Captain Jonasen followed the dotted line in the atlas with his finger. What he would do after Buenos Aires he didn’t know. As far as he was concerned life could end there. He closed the atlas with a bang and lit his pipe. It would soon be midnight and it was dark in the captain’s cabin. He listened and waited. But no engines started up. All he could hear was the wind whistling through the air vent. And he didn’t know exactly what he was in fact waiting for any more, either. He turned and looked through the porthole streaked with sea and salt. Penelope was right: it was an unprepossessing bridge.
***
Captain Jonasen had been a respected man in Sirenes before the bridge came. Year after year he had got up, put on the uniform with the MRF—Møre og Romsdal Fylkesbåtar—captain’s insignia and piloted the ferry between Sirenes and Gjellestø. Apart from that, he had not done much that was of particular note, but in Sirenes it was what you didn’t do that commanded respect. Captain Jonasen did not drink any more than most people, did not miss church services any more than other people and did not let his house fall into disrepair—he gave it a new coat of red paint every third year.
The ferry, MS Hitra, was also kept in good order. It needed to be because it was an old boat, built in 1949. Eight meters wide, 35 meters long with a 338-kilowatt engine which produced a speed of eleven knots.
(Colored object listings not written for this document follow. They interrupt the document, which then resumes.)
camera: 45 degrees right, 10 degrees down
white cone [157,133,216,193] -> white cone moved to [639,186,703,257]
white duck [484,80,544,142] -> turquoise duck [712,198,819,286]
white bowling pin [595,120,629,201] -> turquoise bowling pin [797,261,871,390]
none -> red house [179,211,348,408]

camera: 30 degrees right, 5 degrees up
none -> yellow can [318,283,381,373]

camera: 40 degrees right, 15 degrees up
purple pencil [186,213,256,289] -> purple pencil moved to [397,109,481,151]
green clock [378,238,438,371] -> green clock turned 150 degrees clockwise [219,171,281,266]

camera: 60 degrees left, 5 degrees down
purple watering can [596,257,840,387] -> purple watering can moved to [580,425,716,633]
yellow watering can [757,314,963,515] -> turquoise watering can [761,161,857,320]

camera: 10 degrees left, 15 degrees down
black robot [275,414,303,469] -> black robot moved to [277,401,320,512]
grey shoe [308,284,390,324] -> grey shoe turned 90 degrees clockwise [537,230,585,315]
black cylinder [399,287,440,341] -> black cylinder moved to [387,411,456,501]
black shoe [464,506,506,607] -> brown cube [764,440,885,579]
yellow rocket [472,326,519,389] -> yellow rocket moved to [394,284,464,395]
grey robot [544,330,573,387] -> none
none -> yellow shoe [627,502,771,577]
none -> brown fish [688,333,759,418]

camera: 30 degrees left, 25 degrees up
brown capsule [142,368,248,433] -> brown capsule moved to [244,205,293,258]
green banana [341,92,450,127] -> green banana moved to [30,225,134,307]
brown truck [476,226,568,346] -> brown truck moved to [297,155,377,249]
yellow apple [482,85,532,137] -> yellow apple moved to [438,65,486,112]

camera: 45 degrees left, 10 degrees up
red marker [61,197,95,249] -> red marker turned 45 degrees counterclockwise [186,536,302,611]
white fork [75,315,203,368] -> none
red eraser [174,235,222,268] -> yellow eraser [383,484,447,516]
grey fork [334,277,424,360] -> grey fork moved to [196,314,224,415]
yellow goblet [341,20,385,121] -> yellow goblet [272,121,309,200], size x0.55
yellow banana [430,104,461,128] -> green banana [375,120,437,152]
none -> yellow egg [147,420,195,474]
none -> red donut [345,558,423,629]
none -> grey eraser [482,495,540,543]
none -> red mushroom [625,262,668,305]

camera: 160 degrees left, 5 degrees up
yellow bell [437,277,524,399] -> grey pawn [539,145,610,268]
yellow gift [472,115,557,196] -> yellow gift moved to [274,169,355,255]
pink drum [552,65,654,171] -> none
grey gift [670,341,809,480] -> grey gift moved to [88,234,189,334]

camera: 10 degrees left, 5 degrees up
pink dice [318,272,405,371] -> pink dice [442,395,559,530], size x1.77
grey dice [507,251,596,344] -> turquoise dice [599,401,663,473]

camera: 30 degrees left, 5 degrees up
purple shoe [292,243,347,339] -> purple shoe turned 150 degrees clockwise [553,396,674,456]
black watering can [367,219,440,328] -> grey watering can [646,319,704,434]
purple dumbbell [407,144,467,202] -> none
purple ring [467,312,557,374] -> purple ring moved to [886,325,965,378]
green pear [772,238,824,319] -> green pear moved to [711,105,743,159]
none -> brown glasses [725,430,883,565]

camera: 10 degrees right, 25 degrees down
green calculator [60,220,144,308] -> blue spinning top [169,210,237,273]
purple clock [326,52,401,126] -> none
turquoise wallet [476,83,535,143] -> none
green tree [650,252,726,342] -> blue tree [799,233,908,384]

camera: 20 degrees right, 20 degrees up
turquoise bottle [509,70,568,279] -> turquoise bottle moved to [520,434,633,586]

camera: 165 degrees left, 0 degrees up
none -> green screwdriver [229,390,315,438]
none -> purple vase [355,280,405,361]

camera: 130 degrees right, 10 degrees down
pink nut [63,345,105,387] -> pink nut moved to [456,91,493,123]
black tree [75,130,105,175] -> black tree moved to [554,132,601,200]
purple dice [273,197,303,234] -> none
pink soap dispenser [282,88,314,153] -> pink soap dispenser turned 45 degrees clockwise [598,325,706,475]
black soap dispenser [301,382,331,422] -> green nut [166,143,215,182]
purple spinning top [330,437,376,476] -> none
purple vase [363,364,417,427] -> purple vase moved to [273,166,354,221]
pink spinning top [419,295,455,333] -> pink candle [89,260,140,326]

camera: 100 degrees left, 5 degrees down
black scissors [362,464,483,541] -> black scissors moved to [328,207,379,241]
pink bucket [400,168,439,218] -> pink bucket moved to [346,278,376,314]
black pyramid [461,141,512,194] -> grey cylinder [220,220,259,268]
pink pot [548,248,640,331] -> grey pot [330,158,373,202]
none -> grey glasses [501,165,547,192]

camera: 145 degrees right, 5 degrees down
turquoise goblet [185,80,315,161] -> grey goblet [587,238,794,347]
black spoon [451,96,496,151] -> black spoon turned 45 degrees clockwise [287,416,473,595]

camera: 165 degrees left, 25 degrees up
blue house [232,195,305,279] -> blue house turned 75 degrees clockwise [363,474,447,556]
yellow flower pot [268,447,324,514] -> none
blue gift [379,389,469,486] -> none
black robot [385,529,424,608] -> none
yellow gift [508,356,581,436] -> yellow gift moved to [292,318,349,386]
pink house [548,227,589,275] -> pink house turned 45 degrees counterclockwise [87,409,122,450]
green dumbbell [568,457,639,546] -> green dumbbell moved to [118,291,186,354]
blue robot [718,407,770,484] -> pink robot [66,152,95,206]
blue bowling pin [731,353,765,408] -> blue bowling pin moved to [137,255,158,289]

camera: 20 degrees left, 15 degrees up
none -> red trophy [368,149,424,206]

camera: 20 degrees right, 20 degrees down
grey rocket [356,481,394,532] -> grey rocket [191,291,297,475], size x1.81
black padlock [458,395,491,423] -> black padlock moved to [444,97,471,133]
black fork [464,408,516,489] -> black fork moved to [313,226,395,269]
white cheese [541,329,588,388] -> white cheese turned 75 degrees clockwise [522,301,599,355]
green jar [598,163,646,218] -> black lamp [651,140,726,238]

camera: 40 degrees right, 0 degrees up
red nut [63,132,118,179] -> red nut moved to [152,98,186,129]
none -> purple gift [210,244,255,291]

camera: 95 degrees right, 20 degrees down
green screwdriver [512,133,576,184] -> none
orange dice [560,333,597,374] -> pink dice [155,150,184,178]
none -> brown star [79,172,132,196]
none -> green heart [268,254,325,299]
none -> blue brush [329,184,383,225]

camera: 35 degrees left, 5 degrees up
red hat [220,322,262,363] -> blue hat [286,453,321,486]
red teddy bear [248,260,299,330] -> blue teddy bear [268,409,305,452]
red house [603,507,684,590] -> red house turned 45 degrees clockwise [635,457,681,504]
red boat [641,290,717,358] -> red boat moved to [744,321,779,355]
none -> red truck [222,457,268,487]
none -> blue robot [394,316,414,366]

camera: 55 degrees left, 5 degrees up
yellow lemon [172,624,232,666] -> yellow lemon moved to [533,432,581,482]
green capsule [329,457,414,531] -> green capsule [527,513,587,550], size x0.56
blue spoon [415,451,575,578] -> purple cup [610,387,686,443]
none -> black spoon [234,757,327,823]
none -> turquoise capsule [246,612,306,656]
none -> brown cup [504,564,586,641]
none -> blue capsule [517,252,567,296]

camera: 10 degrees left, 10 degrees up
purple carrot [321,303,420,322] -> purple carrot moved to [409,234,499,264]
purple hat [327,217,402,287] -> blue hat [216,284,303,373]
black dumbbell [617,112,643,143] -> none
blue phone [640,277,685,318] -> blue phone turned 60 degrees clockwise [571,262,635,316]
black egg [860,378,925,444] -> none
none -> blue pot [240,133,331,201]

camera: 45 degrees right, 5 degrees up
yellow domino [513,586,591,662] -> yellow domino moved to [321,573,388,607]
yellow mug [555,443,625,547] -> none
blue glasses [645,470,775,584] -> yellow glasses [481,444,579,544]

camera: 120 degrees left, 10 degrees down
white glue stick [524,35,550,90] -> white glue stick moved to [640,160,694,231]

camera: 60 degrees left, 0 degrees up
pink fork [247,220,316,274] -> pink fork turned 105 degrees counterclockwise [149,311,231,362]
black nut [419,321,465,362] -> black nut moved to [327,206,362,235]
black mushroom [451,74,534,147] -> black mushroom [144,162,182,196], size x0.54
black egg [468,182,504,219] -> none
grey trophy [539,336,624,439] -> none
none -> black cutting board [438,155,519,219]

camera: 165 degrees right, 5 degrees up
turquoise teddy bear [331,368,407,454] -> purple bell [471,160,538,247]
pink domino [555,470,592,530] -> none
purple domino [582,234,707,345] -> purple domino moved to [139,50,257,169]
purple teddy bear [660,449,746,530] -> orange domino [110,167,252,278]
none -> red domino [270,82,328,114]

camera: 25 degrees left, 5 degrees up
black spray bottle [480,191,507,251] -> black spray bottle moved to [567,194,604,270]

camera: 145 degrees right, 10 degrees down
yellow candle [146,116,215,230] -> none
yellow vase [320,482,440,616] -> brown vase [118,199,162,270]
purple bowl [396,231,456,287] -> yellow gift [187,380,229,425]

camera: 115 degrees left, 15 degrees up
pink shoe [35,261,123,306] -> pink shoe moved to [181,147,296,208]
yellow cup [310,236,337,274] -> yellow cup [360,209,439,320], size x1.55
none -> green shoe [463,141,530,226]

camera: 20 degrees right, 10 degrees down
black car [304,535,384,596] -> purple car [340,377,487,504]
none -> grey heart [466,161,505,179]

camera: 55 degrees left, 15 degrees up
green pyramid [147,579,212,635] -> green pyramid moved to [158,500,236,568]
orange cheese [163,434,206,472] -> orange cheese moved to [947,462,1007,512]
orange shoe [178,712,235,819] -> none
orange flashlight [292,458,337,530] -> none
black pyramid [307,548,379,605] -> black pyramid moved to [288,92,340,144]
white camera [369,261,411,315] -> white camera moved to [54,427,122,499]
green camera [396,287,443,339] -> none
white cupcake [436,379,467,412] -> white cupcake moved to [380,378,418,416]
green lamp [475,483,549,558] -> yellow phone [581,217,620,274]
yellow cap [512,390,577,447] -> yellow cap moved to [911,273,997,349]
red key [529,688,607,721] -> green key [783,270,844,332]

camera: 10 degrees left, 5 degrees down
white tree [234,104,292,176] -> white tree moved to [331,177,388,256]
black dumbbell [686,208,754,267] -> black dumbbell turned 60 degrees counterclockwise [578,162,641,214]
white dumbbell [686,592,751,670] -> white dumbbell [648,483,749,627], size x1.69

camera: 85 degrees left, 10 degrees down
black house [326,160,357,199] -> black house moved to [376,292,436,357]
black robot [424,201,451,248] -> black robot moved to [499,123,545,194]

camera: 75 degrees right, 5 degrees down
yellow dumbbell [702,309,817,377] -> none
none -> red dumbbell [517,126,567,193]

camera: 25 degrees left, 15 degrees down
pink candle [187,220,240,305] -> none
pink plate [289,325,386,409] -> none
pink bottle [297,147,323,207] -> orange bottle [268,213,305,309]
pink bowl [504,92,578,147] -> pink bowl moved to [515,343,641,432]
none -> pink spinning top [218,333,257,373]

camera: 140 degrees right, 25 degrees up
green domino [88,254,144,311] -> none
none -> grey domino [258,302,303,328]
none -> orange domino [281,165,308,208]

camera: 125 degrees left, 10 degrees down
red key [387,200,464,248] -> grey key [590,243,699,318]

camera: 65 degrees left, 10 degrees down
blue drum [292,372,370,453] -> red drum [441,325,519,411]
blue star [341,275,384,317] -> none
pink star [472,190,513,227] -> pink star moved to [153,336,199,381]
The official capacity was 150 passengers and eighteen cars, but if Captain Jonasen and crew used every centimeter of space and stretched the rules, there was room for twenty-one. It was the smallest boat MRF had in operation, but it was big enough as the crossing took a mere four and a half minutes. Including turnaround time there was an interval of twelve minutes between each sailing. In other words, between the first departure at six and the last at eleven MS Hitra darted to and fro across Var fjord eighty-five times every day. If you missed the last boat you would have to drive 160 kilometers around the fjord. The boat alternated between overnighting in Sirenes and Gjellestø. With a crew of twelve—seven living on the Sirenes and five on the Gjellestø side—working three shifts, those who found themselves in the wrong place when the boat moored for the night returned in a dinghy.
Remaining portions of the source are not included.